--- Saved entries ---
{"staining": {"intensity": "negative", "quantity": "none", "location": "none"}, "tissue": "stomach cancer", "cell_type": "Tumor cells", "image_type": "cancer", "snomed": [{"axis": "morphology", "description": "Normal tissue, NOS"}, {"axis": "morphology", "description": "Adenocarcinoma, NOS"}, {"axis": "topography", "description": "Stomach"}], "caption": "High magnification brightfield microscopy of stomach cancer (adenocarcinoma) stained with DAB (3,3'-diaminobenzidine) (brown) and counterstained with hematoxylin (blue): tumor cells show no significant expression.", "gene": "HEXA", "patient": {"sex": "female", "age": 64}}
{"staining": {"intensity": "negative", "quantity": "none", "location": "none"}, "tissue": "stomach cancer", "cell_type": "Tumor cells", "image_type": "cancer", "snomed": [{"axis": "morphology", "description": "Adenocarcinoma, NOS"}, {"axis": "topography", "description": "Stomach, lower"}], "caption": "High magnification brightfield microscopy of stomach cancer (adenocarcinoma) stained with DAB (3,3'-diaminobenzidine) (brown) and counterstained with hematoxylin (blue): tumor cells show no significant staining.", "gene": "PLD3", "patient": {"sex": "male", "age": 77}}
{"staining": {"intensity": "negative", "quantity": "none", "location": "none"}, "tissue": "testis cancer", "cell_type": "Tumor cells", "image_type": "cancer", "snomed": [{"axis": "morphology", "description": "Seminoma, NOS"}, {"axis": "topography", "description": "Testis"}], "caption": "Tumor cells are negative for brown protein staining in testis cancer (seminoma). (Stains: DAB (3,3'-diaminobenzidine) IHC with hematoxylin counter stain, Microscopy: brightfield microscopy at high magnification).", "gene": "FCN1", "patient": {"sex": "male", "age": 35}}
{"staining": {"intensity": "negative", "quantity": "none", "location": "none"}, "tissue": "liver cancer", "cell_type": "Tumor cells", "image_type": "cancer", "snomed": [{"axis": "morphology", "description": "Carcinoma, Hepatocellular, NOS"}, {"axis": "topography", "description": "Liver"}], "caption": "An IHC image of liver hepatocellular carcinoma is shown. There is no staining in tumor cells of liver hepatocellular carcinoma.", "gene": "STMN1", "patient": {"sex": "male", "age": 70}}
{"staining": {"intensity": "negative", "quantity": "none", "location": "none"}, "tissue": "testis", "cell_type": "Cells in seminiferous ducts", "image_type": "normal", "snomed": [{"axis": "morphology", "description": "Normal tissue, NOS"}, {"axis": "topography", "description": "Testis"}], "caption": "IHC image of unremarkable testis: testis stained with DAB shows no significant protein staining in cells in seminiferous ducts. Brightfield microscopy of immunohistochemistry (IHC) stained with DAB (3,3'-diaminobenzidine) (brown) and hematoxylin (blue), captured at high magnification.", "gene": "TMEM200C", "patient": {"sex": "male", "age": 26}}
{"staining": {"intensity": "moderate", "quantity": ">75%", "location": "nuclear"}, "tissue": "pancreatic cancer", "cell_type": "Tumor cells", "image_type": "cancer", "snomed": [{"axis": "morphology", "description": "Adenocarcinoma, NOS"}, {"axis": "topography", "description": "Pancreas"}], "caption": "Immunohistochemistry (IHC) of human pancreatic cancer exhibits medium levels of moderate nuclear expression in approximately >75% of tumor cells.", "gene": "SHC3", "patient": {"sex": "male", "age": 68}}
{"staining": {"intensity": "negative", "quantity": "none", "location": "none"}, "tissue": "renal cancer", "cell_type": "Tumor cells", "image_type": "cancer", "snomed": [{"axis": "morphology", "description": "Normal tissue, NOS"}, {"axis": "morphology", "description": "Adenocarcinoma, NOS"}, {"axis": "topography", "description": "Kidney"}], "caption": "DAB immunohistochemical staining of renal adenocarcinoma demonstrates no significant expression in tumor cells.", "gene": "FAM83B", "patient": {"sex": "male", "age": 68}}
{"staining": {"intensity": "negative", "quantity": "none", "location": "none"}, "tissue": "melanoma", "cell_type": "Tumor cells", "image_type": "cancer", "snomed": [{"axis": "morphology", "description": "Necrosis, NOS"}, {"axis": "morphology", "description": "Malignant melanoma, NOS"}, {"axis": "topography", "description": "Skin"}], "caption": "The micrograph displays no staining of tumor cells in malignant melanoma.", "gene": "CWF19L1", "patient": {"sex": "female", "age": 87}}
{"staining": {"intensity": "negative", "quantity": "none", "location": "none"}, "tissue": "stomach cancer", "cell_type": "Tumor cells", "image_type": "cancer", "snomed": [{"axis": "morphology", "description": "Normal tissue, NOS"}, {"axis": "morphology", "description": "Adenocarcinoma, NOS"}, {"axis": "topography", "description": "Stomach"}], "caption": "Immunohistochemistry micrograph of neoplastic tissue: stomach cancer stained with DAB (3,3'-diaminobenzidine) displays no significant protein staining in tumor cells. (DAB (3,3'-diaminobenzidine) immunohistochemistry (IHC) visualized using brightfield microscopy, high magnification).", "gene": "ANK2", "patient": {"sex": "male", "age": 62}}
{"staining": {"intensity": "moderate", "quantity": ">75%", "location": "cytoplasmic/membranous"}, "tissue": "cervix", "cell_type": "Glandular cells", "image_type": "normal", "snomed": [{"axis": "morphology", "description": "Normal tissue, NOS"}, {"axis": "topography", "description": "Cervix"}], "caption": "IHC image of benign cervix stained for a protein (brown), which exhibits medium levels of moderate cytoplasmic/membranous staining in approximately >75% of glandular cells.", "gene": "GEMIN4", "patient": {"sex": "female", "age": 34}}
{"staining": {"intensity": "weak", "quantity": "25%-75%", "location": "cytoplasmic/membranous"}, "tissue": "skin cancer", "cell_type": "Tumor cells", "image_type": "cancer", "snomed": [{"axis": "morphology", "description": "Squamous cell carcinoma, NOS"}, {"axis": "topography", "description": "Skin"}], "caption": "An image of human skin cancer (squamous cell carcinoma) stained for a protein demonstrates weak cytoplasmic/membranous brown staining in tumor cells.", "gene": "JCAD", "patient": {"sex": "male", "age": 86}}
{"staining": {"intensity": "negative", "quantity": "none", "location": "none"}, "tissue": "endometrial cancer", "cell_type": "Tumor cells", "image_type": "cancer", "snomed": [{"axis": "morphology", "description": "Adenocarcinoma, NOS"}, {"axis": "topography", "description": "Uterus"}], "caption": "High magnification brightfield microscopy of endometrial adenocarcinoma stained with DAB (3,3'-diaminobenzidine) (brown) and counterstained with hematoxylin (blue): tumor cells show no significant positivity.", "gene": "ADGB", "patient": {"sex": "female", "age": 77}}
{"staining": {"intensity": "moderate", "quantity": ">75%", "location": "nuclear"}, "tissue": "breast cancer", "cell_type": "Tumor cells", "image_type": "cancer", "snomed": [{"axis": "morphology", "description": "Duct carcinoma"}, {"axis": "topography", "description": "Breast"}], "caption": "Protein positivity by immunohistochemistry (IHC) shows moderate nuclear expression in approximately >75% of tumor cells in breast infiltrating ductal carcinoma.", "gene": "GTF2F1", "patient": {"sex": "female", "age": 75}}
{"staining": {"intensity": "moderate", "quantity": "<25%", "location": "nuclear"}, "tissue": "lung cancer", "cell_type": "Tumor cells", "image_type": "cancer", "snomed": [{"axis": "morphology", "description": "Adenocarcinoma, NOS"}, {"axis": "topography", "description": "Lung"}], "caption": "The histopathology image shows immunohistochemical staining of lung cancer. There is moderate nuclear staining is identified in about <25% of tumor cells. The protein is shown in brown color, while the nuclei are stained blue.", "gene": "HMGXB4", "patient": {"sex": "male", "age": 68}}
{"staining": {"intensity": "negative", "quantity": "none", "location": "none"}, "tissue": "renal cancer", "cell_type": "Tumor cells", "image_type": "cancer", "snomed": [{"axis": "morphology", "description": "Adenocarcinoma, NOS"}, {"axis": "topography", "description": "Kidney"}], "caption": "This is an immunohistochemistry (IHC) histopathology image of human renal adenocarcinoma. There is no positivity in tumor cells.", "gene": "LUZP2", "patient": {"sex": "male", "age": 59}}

--- Task instructions ---
With the first line being the one containing "cells are negative" and the last line the one containing "image of unremarkable", transcribe exactly the lines above that fall in that range.

--- Answer to the problem ---
{"staining": {"intensity": "negative", "quantity": "none", "location": "none"}, "tissue": "testis cancer", "cell_type": "Tumor cells", "image_type": "cancer", "snomed": [{"axis": "morphology", "description": "Seminoma, NOS"}, {"axis": "topography", "description": "Testis"}], "caption": "Tumor cells are negative for brown protein staining in testis cancer (seminoma). (Stains: DAB (3,3'-diaminobenzidine) IHC with hematoxylin counter stain, Microscopy: brightfield microscopy at high magnification).", "gene": "FCN1", "patient": {"sex": "male", "age": 35}}
{"staining": {"intensity": "negative", "quantity": "none", "location": "none"}, "tissue": "liver cancer", "cell_type": "Tumor cells", "image_type": "cancer", "snomed": [{"axis": "morphology", "description": "Carcinoma, Hepatocellular, NOS"}, {"axis": "topography", "description": "Liver"}], "caption": "An IHC image of liver hepatocellular carcinoma is shown. There is no staining in tumor cells of liver hepatocellular carcinoma.", "gene": "STMN1", "patient": {"sex": "male", "age": 70}}
{"staining": {"intensity": "negative", "quantity": "none", "location": "none"}, "tissue": "testis", "cell_type": "Cells in seminiferous ducts", "image_type": "normal", "snomed": [{"axis": "morphology", "description": "Normal tissue, NOS"}, {"axis": "topography", "description": "Testis"}], "caption": "IHC image of unremarkable testis: testis stained with DAB shows no significant protein staining in cells in seminiferous ducts. Brightfield microscopy of immunohistochemistry (IHC) stained with DAB (3,3'-diaminobenzidine) (brown) and hematoxylin (blue), captured at high magnification.", "gene": "TMEM200C", "patient": {"sex": "male", "age": 26}}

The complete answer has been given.